Arrived at the house, a striking change was visible in its aspect from the day that its master lay ill and deserted to the time when he was again the Sir Gavin Hamilton of old. A splendidly liveried porter opened the great carved door, and within four powdered and silk-stockinged footmen obsequiously showed them into a noble drawing-room. But Gavin saw nothing except his mother, flitting down the grand staircase as the door opened; and bounding up three steps at the time, he caught her in his strong, young arms, and covered her face with kisses. And then, holding her off at arm’s length, he studied her countenance, thinking to find her thin and pallid. But instead, he had never seen her face so round, so delicately rosy, so nearly beautiful. Lady Hamilton’s examination of him was not nearly so satisfactory.
“My poor, poor Gavin!” she said, and tears sprung to her eyes. Gavin had not endured six weeks of bodily pain and eight weeks of the anguish of fear without showing it.
After a few grateful words to Madame Ziska and St. Arnaud, Lady Hamilton turned and said with authority to Gavin:
“You will now go with me to your father’s room.”
Gavin, obeying the habit of years, went with his mother silently. His mind was in a tumult. He had hated his father very deeply ever since he could remember, nor was he capable of the sublime self-forgetfulness of his mother; for he not only bitterly resented his mother’s injuries, but his own.
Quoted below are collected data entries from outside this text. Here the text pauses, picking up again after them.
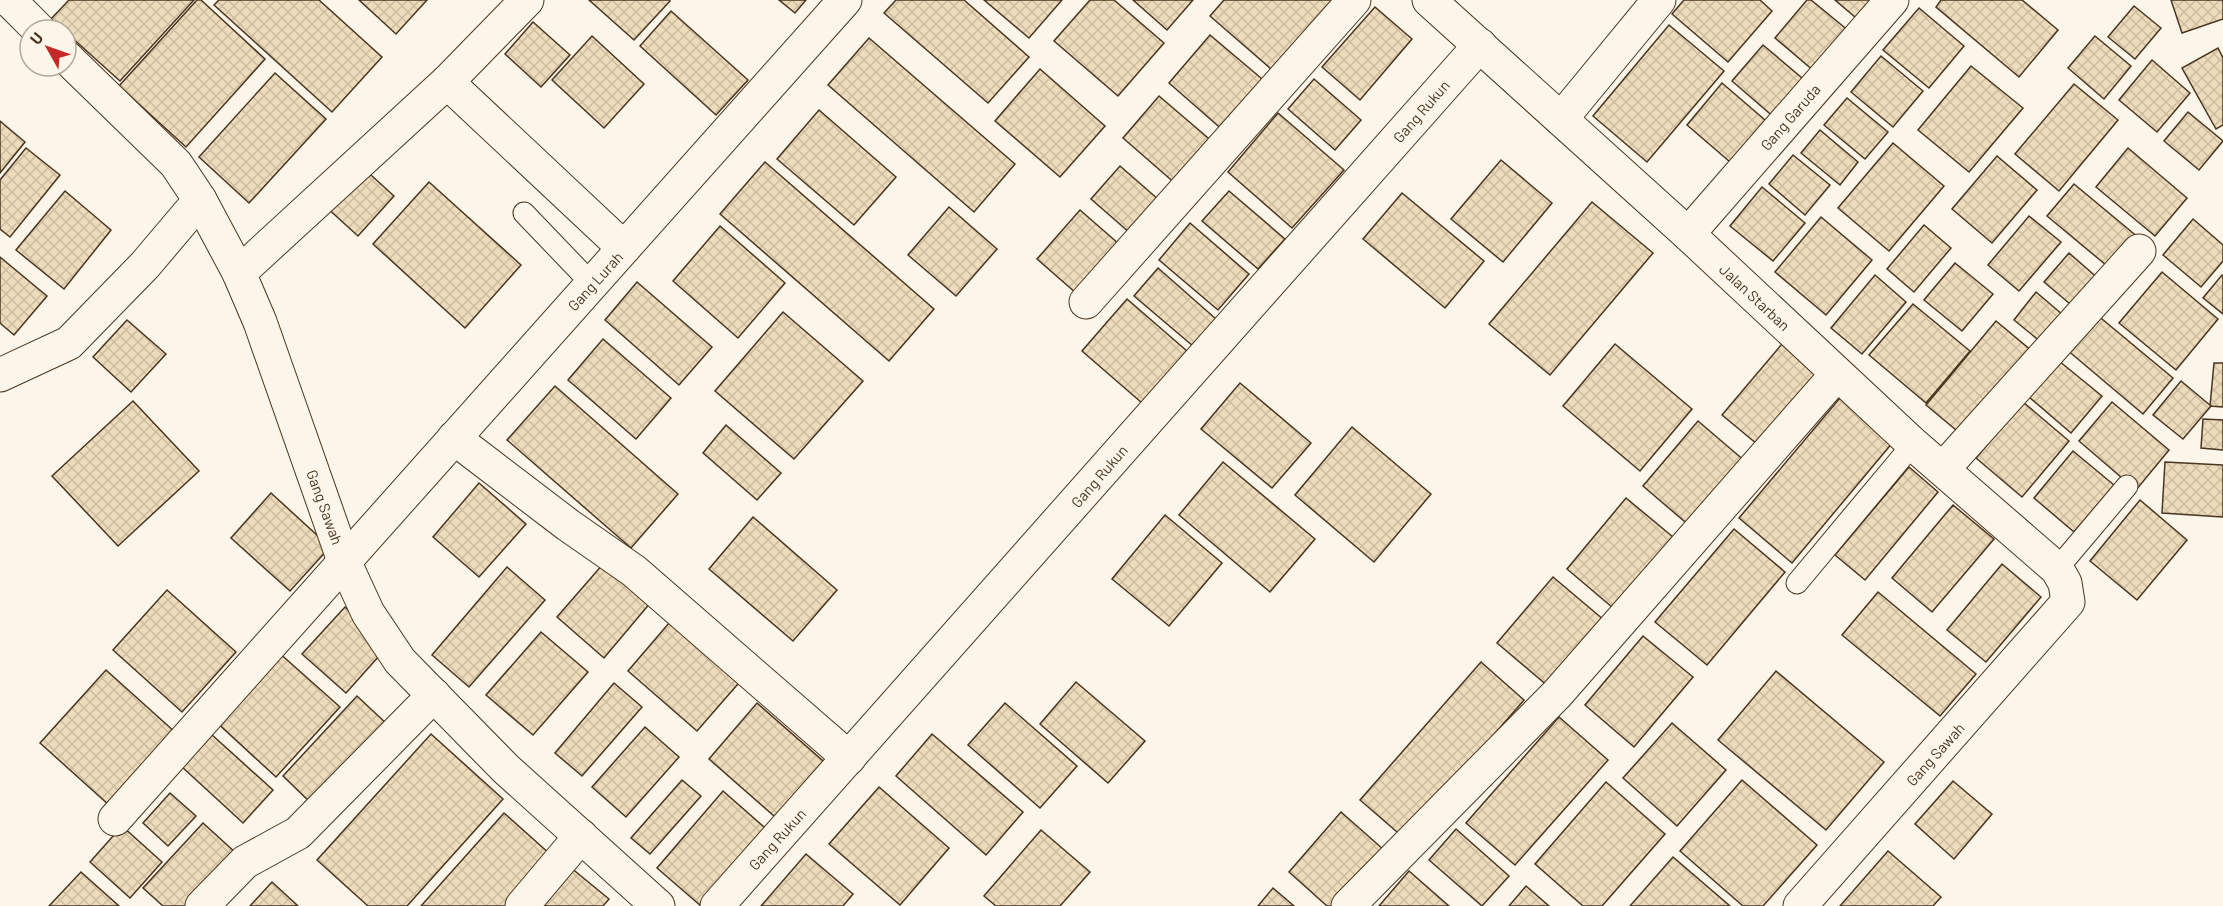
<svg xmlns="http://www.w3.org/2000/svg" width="2223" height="906" font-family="Barlow,sans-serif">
<defs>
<pattern id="building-cross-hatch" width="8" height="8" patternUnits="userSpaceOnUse" patternTransform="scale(1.5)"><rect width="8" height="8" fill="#ecdcbc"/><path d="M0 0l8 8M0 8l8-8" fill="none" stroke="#ccbda1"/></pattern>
</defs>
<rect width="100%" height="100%" fill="#fbf6e9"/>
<g fill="url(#building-cross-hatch)" stroke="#4a3520" stroke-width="1.5">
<path d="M69 0H194L120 81 51 19Z"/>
<path d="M197 0H201L265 59 186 147 119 86Z"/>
<path d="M219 0H319L382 57 332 112 214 5Z"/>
<path d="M359 0H427L396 34Z"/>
<path d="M589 0H669L670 1 634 40Z"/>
<path d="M779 0H806L795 13Z"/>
<path d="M896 0H964L1029 57 988 103 884 13Z"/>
<path d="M984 0H1062L1029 38Z"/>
<path d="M1090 0H1114L1164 43 1118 96 1054 41Z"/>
<path d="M1133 0H1193L1167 30Z"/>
<path d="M1224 0H1343L1278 75 1210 16Z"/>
<path d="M1684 0H1760L1772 11 1728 62 1672 14Z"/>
<path d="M1807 0H1811L1855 36 1821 77 1775 38Z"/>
<path d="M1835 0H1881L1862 23Z"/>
<path d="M1941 0H2022L2058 30 2019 77 1936 7Z"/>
<path d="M2171 0H2223V19L2182 33Z"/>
<path d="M2134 6 2161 28 2135 59 2108 37Z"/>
<path d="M1375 7 1412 39 1360 100 1322 67Z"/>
<path d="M1919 8 1964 46 1929 88 1883 50Z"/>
<path d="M671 11 748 80 716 115 640 46Z"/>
<path d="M533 22 570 55 541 87 505 54Z"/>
<path d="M1669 25 1724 71 1647 162 1593 116Z"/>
<path d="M1210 35 1268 84 1225 132 1169 83Z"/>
<path d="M592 36 644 84 604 128 552 80Z"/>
<path d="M2095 36 2131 66 2104 99 2068 68Z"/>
<path d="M869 38 1015 164 974 212 828 85Z"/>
<path d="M1763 45 1808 83 1776 119 1732 81Z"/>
<path d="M2218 48 2223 58V125L2216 129 2182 68Z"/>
<path d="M1881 56 1923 91 1893 127 1851 92Z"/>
<path d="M2152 60 2190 93 2157 132 2119 100Z"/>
<path d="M1971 66 2023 108 1969 172 1918 130Z"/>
<path d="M1040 69 1105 126 1060 177 995 121Z"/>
<path d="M275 73 326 119 249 203 199 157Z"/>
<path d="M1314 79 1361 120 1335 150 1288 109Z"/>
<path d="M1722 83 1772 126 1737 168 1687 125Z"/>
<path d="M2074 84 2118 120 2059 191 2015 154Z"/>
<path d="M1159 96 1214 143 1177 185 1123 138Z"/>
<path d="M1847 98 1888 132 1865 159 1824 125Z"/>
<path d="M819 110 896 177 854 225 777 159Z"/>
<path d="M2188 112 2223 141 2199 170 2164 141Z"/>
<path d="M1278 113 1344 170 1292 228 1228 172Z"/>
<path d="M0 121 25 142 0 173Z"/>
<path d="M1820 130 1858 162 1840 185 1801 153Z"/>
<path d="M1893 143 1944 186 1889 251 1838 208Z"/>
<path d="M26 148 60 175 10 237 0 229V180Z"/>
<path d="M2128 148 2187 198 2155 236 2096 187Z"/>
<path d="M1793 155 1830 185 1805 215 1769 184Z"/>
<path d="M1997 156 2037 190 1992 243 1952 209Z"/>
<path d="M1501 160 1552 203 1503 262 1451 219Z"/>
<path d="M765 162 934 309 889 361 720 214Z"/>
<path d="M361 166 394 196 358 236 325 206Z"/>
<path d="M1120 166 1167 207 1138 240 1091 199Z"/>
<path d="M429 182 521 265 465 328 373 244Z"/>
<path d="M2074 184 2139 238 2112 270 2047 216Z"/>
<path d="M1762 187 1805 223 1773 261 1730 226Z"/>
<path d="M65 191 111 230 64 289 16 250Z"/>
<path d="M1229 191 1285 239 1258 269 1202 221Z"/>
<path d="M1402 193 1484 261 1445 308 1363 239Z"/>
<path d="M1592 202 1653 253 1550 375 1489 324Z"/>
<path d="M949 207 997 249 956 296 908 255Z"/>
<path d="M1080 210 1127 251 1084 300 1037 259Z"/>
<path d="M2029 216 2061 242 2019 291 1988 265Z"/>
<path d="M1821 217 1872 260 1826 315 1775 272Z"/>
<path d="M2193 219 2223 245V261L2201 287 2163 255Z"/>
<path d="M1190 223 1249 274 1218 310 1159 260Z"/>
<path d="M1924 225 1951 248 1914 292 1887 269Z"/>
<path d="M720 226 785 283 738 338 673 281Z"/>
<path d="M2069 253 2100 280 2076 309 2044 282Z"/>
<path d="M0 257 47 296 14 335 0 323Z"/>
<path d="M1955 263 1993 294 1962 331 1924 300Z"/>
<path d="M1158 268 1216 319 1193 346 1134 296Z"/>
<path d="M2162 272 2218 319 2176 370 2119 323Z"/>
<path d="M1875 275 1906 302 1862 354 1831 328Z"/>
<path d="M2222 275 2223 276V314L2203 298Z"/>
<path d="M637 282 712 347 679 385 605 320Z"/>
<path d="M2036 292 2069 320 2047 347 2014 320Z"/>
<path d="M1127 299 1187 351 1142 403 1082 351Z"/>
<path d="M1913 304 1970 351 1926 403 1869 355Z"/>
<path d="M783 312 863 381 794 459 715 391Z"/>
<path d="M2096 314 2173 378 2143 414 2066 349Z"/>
<path d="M127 320 166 354 131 392 93 357Z"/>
<path d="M1996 321 2039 357 1968 440 1926 405Z"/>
<path d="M1787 338 1827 372 1763 449 1722 415Z"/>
<path d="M603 339 671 398 636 439 568 380Z"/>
<path d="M1615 344 1692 409 1640 471 1563 406Z"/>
<path d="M2059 361 2102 396 2071 433 2029 397Z"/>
<path d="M2214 363H2223V407L2210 406Z"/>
<path d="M2181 381 2211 406 2183 439 2153 415Z"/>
<path d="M1240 383 1311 443 1272 488 1201 429Z"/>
<path d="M555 386 678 494 631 548 507 440Z"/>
<path d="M1840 398 1893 442 1792 563 1739 518Z"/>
<path d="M133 401 199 471 118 546 52 476Z"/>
<path d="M2023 402 2069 441 2022 497 1976 458Z"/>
<path d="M2112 402 2169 450 2136 490 2079 441Z"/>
<path d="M2203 419 2223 420V450L2201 448Z"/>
<path d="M1698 421 1746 462 1691 527 1643 486Z"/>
<path d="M726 425 781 473 757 500 703 453Z"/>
<path d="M1352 427 1431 494 1374 562 1295 495Z"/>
<path d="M2073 451 2114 485 2074 532 2034 498Z"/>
<path d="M1223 462 1315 539 1270 592 1179 515Z"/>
<path d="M2165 462 2223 465V517L2162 513Z"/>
<path d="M1909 467 1938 492 1865 580 1835 555Z"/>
<path d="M479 483 526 524 479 577 433 537Z"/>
<path d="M271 493 330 547 290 591 231 538Z"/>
<path d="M1626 498 1679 542 1619 613 1567 569Z"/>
<path d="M2140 500 2187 540 2137 600 2090 561Z"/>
<path d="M1953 505 1994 539 1932 612 1892 578Z"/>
<path d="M1165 515 1222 563 1169 626 1112 579Z"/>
<path d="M753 517 837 590 793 641 709 569Z"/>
<path d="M1734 529 1785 572 1707 665 1655 622Z"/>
<path d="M610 556 656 596 604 658 557 617Z"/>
<path d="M2002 564 2041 597 1986 662 1947 630Z"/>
<path d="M507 567 545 600 469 687 432 655Z"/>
<path d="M1553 577 1604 620 1549 687 1497 643Z"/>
<path d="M167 590 236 652 182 712 113 650Z"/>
<path d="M1878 592 1976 674 1940 716 1842 635Z"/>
<path d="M345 607 388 646 346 693 302 654Z"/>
<path d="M675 616 744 677 697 731 628 671Z"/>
<path d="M541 632 588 672 533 735 486 695Z"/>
<path d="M1643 636 1693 677 1634 747 1585 705Z"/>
<path d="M277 651 340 707 276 777 214 720Z"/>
<path d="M1481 662 1524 700 1404 838 1360 800Z"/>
<path d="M106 670 176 733 110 806 40 743Z"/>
<path d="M1776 671 1884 762 1826 830 1718 740Z"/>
<path d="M1076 682 1145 741 1108 783 1040 724Z"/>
<path d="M614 683 642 707 582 776 555 753Z"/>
<path d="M357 696 389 726 315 807 283 776Z"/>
<path d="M757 703 830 767 782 823 709 759Z"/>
<path d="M1005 703 1077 766 1040 808 968 745Z"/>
<path d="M1559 717 1608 760 1515 865 1466 823Z"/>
<path d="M1672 723 1726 770 1677 826 1623 778Z"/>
<path d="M645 727 679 757 626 817 592 787Z"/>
<path d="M211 734 273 790 243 823 181 766Z"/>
<path d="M431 734 503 799 407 906H368L317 860Z"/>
<path d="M932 734 1023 812 986 855 896 776Z"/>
<path d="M682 780 701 796 650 854 631 838Z"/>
<path d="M1742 780 1817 845 1763 906H1743L1680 851Z"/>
<path d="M1953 781 1992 814 1954 859 1915 824Z"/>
<path d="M1606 782 1665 834 1602 906H1583L1535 864Z"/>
<path d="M879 787 949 848 900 905 829 844Z"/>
<path d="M723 791 772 834 701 906 657 868Z"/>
<path d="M170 793 196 816 168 846 143 823Z"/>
<path d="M1341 812 1384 850 1336 906H1327L1289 872Z"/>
<path d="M504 813 551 855 505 906H421Z"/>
<path d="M203 823 237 854 189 906H163L143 888Z"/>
<path d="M122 826 162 862 130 898 90 862Z"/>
<path d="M1456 829 1509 876 1482 906 1429 860Z"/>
<path d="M1041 830 1090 872 1060 906H996L984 896Z"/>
<path d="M1888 851 1941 897 1933 906H1840Z"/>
<path d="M806 854 853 894 843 906H761Z"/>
<path d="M1673 857 1730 906H1630Z"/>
<path d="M570 867 609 899 603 906H538Z"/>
<path d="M1409 871 1449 906H1379Z"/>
<path d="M81 872 119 906H49Z"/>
<path d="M272 882 298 906H250Z"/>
<path d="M1526 886 1549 906H1509Z"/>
<path d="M1273 888 1294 906H1258Z"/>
</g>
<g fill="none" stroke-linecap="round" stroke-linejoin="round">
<g stroke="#4a3520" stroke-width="23">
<g id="service">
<path d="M524 213 592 284"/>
<path d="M2057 569 2127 486"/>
<path d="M1797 583 1913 444"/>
</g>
</g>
<g stroke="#4a3520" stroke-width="35">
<g id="minor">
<path d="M9 0 39 30"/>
<path d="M1429 0 1688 234 1913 444 2057 569 2065 583 2068 602 1800 906"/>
<path d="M66 57 176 164 200 200 239 273 260 322 344 561 368 613 400 661 506 769 658 906"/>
<path d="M447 82 527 0"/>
<path d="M1561 119 1659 0"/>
<path d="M1688 234 1892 0"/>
<path d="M239 273 447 82 624 248"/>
<path d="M1086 302 1354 0"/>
<path d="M0 375 69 343 145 265 200 200"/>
<path d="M454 438 568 525 634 571 849 758"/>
<path d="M1943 469 2139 251"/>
<path d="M115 819 845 0"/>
<path d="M202 906 245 862 298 833 434 695"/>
<path d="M522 906 581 836"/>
<path d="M717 906 1480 45"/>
<path d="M1348 906 1557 694 1837 374"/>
</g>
</g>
<use href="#service" stroke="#fbf6e9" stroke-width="21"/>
<use href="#minor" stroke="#fbf6e9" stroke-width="33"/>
</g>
<g text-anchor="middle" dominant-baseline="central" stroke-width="4.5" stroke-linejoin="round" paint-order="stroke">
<g font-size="15" fill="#4a3520" stroke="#fbf6e9">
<text transform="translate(1421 111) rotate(-49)">Gang Rukun</text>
<text transform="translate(1790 117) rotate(-49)">Gang Garuda</text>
<text transform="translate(595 281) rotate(-48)">Gang Lurah</text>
<text transform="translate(1755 297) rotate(43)">Jalan Starban</text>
<text transform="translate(1099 476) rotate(-49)">Gang Rukun</text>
<text transform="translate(325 507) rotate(70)">Gang Sawah</text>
<text transform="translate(1935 754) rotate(-48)">Gang Sawah</text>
<text transform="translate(777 839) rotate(-48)">Gang Rukun</text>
</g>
</g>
<g transform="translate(48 48) rotate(310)"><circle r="28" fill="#fbf6e9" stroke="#b4a999" stroke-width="1.5"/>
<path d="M0-4.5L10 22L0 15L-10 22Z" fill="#c62828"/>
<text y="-9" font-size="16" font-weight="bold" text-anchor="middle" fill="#4a3520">U</text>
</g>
</svg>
He, the son of a man rich, powerful, and well born, had spent his youth in poverty, in ignorance of many things, in the hardship of a private soldier’s lot. No; he could never forgive his father. He was saying this to himself when his mother stopped before a large door, and spoke.
“Sir Gavin is changed—more changed than I could have believed. And this change was not brought about for any advantage to be gained; it is that, looking death in the face, his better self was heard. He told me almost in the first days that he was conscious he always yearned over you as other fathers yearn over their sons, and at the very time he tried to win you from me he felt ten times the longing for you when you showed a spirit loyal to your mother. Sir Gavin, with all his faults, is not the man to miss the point of honour, and he respects that in you. He says often to me, whenever we speak of you, ‘The boy is no poltroon.’”
“But what, mother,” asked Gavin, firmly, “of his treatment of you?”
“That is between us, and with it you have nothing to do,” replied Lady Hamilton, with a flush rising to her face. “It is enough to know that Sir Gavin will do all he can to atone—”
“Atone!” cried Gavin, wheeling around and bringing his fist down on the wainscoting in a burst of rage.
The door opened noiselessly, and Sir Gavin Hamilton, dreadfully changed in appearance, but with the same indomitable coolness, appeared.